A Small Panhandle Dairy Fights State Over “Natural” Skimmed Milk
August 28th, 2015 by Mike VasilindaA small panhandle dairy 50 miles west of the State Capitol has been fighting the state for three years over whether or not it can sell it’s skim milk without being forced by the state to add vitamins to the milk. As Mike Vasilinda tells us, A federal judge may soon make the call.
Ocheese Creamery started selling milk wholesale and directly to the public five years ago.
“This is actually where the milking takes place up here” says Pierre Wesselhoft, the son of the owners.
Its a niche dairy…using low temperature pasteurization “We think this makes a better product.”
And even bottling in glass bottles. “There’s no possibility of things to leach into the milk you don’t want there” says Wesselhoft.
Three years ago, the state ordered Ocheesee to stop selling skim milk…unless it agreed to add vitamin A back into what is already a natural product. Ocheesee says its customers want no part of added vitamins.
“Let us make our product.
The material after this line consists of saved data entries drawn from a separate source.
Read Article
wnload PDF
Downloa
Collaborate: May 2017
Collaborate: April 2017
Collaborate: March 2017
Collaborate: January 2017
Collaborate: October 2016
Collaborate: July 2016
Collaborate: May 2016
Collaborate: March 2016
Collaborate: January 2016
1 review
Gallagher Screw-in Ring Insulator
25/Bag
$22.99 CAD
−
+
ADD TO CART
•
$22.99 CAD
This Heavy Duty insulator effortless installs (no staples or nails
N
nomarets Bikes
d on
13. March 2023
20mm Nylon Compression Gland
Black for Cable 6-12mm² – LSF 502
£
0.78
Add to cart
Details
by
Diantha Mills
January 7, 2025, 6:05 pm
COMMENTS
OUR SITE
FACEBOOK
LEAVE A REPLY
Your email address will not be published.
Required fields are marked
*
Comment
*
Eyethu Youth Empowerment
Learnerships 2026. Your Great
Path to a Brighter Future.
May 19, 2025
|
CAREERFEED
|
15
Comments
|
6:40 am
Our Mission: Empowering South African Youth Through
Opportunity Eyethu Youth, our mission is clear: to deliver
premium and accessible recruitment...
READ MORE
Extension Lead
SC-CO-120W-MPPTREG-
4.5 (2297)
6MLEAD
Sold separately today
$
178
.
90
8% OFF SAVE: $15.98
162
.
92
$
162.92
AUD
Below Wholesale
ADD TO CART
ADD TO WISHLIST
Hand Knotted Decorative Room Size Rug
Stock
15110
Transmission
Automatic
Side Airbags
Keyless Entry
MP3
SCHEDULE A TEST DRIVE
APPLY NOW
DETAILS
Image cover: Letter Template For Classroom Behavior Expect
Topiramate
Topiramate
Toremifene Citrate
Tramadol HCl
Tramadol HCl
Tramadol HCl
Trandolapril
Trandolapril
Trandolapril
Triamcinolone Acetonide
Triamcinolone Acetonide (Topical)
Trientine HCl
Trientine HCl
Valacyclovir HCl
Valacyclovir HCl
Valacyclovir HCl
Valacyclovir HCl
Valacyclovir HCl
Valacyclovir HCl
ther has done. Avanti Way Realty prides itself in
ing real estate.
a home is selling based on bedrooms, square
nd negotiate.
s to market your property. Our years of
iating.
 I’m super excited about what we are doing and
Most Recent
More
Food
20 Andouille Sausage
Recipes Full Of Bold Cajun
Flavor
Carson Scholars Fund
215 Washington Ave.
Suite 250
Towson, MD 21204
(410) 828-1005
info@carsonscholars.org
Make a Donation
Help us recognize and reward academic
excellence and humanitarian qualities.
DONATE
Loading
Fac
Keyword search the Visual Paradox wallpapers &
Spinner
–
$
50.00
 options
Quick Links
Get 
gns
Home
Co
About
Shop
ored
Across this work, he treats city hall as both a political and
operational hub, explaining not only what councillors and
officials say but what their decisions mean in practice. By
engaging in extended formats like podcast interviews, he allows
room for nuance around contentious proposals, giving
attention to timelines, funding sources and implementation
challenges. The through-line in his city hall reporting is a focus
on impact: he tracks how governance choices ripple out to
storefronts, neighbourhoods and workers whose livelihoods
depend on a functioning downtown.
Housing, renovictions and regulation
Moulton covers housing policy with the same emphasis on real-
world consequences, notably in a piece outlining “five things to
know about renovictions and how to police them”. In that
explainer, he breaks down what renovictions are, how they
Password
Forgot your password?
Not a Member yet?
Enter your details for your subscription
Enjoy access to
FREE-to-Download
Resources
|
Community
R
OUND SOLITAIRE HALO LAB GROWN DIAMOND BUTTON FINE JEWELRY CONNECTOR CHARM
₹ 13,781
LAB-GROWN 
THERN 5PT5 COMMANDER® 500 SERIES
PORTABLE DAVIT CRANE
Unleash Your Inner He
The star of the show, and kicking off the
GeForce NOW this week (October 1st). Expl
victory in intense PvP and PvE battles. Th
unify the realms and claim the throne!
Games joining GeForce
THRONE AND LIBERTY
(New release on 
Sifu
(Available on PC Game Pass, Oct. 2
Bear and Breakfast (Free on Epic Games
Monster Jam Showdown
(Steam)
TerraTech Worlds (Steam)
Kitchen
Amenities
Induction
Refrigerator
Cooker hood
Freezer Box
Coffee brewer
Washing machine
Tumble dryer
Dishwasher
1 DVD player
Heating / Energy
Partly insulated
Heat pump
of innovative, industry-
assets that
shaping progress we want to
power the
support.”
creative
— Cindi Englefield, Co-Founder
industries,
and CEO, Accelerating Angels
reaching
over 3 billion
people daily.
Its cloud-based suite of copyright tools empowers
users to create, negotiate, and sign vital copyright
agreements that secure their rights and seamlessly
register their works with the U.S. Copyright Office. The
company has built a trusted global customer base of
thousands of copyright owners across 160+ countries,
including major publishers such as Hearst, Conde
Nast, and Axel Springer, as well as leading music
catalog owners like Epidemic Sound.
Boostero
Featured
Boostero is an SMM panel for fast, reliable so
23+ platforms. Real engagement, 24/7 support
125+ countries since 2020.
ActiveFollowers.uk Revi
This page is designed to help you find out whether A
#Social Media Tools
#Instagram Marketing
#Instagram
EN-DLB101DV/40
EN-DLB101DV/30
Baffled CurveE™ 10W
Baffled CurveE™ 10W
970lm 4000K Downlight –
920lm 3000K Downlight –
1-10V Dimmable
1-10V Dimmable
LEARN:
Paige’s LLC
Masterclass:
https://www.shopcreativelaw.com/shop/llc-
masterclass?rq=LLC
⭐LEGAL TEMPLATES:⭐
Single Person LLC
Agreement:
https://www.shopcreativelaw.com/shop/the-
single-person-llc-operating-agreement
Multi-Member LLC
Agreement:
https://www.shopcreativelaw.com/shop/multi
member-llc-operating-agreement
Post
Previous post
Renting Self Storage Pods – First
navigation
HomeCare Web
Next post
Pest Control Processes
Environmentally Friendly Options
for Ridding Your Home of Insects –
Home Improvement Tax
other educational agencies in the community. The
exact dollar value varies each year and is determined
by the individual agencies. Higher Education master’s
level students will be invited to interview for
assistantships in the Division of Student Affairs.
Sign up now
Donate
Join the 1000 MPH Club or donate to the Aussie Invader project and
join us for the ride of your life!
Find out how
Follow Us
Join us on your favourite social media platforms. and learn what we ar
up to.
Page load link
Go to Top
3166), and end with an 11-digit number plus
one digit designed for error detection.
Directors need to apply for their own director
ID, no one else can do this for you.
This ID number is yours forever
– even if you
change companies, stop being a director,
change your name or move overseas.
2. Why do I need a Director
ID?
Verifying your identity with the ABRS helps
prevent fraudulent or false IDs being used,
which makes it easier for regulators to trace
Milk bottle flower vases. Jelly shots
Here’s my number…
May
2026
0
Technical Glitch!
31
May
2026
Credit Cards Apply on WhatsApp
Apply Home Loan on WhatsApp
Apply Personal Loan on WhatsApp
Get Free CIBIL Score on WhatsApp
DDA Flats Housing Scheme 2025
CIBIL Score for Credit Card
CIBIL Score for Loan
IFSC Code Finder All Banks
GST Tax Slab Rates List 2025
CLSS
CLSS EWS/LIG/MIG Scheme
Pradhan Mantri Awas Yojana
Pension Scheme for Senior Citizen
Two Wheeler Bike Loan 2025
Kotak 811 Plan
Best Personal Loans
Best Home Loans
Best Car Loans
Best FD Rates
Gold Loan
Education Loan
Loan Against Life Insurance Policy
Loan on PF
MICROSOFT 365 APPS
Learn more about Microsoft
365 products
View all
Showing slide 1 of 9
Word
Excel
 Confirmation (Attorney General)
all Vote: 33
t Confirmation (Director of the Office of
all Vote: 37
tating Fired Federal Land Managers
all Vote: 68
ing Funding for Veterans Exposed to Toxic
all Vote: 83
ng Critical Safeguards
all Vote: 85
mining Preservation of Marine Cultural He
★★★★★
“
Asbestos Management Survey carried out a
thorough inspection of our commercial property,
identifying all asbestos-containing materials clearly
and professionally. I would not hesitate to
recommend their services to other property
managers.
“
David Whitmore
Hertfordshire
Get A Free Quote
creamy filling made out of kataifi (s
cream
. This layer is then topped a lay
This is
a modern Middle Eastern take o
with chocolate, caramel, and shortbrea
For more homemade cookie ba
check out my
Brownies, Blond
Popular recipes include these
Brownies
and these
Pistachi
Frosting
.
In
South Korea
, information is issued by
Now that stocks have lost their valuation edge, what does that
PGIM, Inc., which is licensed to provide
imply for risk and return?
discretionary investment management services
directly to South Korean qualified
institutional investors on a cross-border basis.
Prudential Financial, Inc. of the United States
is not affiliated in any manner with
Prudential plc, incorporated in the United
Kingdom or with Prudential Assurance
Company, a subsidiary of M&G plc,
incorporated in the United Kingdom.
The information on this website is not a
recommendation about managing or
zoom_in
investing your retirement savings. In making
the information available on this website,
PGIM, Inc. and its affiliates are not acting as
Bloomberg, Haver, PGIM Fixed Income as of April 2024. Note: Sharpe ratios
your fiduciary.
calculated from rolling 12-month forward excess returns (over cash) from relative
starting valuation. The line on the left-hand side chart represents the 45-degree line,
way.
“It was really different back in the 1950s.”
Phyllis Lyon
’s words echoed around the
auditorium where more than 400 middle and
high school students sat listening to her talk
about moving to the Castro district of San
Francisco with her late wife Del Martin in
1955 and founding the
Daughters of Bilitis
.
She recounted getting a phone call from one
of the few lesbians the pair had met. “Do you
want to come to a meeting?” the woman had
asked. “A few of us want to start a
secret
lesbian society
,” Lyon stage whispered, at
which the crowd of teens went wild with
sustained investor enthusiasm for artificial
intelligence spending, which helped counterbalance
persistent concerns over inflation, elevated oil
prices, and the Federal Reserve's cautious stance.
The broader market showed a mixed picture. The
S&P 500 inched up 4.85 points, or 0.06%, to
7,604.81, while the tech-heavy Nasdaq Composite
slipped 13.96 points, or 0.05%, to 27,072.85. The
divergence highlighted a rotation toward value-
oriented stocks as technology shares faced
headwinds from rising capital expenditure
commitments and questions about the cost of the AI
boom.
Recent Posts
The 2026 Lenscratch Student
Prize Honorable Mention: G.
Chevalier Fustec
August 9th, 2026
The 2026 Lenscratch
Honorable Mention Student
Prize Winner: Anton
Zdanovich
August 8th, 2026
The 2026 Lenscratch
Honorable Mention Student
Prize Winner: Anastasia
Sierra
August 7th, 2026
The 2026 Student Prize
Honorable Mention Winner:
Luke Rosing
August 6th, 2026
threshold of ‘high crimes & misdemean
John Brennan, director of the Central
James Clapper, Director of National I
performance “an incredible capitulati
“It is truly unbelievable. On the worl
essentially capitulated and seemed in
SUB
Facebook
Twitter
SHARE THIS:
Say what it is, Natural skim milk with nothing added to it, and let us sell it like that, and they want to say, no, you can’t do that, so..” says Pierre.
Now its a case of David battling Goliath. Ocheesee is suing in Federal Court. They argue the state can’t make the dairy call its milk “imitation skim milk” because it isn’t.
On any given day, this dairy is milking a hundred cows a day. Each one producing five gallons of milk.
Ironically, Ocheesee is allowed to use the skim milk it can’t sell to make yogurt or cottage cheese. “It’s sort of silly” says Wesselhoft. “We can make yogurt from it. All we do is add culture to the skim milk so we can sell that yogurt and its safe for people to eat and we don’t add vitamin A to the yogurt.”
Until the case is resolved, OCheesee will keep skimming it’s milk to make cream and butter, and will keep dumping as many as 400 gallons of drinkable skim milk each week onto its fields as fertilizer.
Not all states require the vitamins removed from milk in the skimming process to be added back in before it can be sold. A ruling from the Federal Courts is expected in about a month.